▸ **Directions**
Arrange the entire listing below as a JSON list of strings, with one string for each line and no blank lines.

▸ **Collected data entries**
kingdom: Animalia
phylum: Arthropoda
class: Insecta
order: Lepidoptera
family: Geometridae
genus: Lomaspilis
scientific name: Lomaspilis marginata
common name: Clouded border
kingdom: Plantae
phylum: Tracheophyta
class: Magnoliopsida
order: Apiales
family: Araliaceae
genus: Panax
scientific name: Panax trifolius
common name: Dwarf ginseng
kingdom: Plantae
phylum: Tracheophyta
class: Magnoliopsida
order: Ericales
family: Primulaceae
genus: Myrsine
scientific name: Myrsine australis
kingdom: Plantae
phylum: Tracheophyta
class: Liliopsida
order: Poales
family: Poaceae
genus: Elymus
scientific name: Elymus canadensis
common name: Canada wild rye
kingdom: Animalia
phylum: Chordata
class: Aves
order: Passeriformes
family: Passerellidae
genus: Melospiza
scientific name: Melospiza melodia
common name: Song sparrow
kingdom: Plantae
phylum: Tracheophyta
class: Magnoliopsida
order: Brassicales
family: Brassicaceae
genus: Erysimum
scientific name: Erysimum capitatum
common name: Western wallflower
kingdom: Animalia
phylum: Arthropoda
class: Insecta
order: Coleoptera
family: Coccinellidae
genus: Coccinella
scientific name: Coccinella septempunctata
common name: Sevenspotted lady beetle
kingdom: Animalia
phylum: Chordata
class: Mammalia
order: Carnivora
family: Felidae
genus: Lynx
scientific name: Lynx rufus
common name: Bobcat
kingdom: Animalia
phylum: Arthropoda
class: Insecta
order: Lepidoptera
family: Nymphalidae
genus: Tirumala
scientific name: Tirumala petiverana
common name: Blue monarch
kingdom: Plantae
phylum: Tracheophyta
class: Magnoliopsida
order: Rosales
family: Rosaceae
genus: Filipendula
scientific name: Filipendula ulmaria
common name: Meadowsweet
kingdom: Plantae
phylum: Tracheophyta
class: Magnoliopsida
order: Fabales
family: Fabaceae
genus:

▸ **Task answer**
[
  "kingdom: Animalia",
  "phylum: Arthropoda",
  "class: Insecta",
  "order: Lepidoptera",
  "family: Geometridae",
  "genus: Lomaspilis",
  "scientific name: Lomaspilis marginata",
  "common name: Clouded border",
  "kingdom: Plantae",
  "phylum: Tracheophyta",
  "class: Magnoliopsida",
  "order: Apiales",
  "family: Araliaceae",
  "genus: Panax",
  "scientific name: Panax trifolius",
  "common name: Dwarf ginseng",
  "kingdom: Plantae",
  "phylum: Tracheophyta",
  "class: Magnoliopsida",
  "order: Ericales",
  "family: Primulaceae",
  "genus: Myrsine",
  "scientific name: Myrsine australis",
  "kingdom: Plantae",
  "phylum: Tracheophyta",
  "class: Liliopsida",
  "order: Poales",
  "family: Poaceae",
  "genus: Elymus",
  "scientific name: Elymus canadensis",
  "common name: Canada wild rye",
  "kingdom: Animalia",
  "phylum: Chordata",
  "class: Aves",
  "order: Passeriformes",
  "family: Passerellidae",
  "genus: Melospiza",
  "scientific name: Melospiza melodia",
  "common name: Song sparrow",
  "kingdom: Plantae",
  "phylum: Tracheophyta",
  "class: Magnoliopsida",
  "order: Brassicales",
  "family: Brassicaceae",
  "genus: Erysimum",
  "scientific name: Erysimum capitatum",
  "common name: Western wallflower",
  "kingdom: Animalia",
  "phylum: Arthropoda",
  "class: Insecta",
  "order: Coleoptera",
  "family: Coccinellidae",
  "genus: Coccinella",
  "scientific name: Coccinella septempunctata",
  "common name: Sevenspotted lady beetle",
  "kingdom: Animalia",
  "phylum: Chordata",
  "class: Mammalia",
  "order: Carnivora",
  "family: Felidae",
  "genus: Lynx",
  "scientific name: Lynx rufus",
  "common name: Bobcat",
  "kingdom: Animalia",
  "phylum: Arthropoda",
  "class: Insecta",
  "order: Lepidoptera",
  "family: Nymphalidae",
  "genus: Tirumala",
  "scientific name: Tirumala petiverana",
  "common name: Blue monarch",
  "kingdom: Plantae",
  "phylum: Tracheophyta",
  "class: Magnoliopsida",
  "order: Rosales",
  "family: Rosaceae",
  "genus: Filipendula",
  "scientific name: Filipendula ulmaria",
  "common name: Meadowsweet",
  "kingdom: Plantae",
  "phylum: Tracheophyta",
  "class: Magnoliopsida",
  "order: Fabales",
  "family: Fabaceae",
  "genus:"
]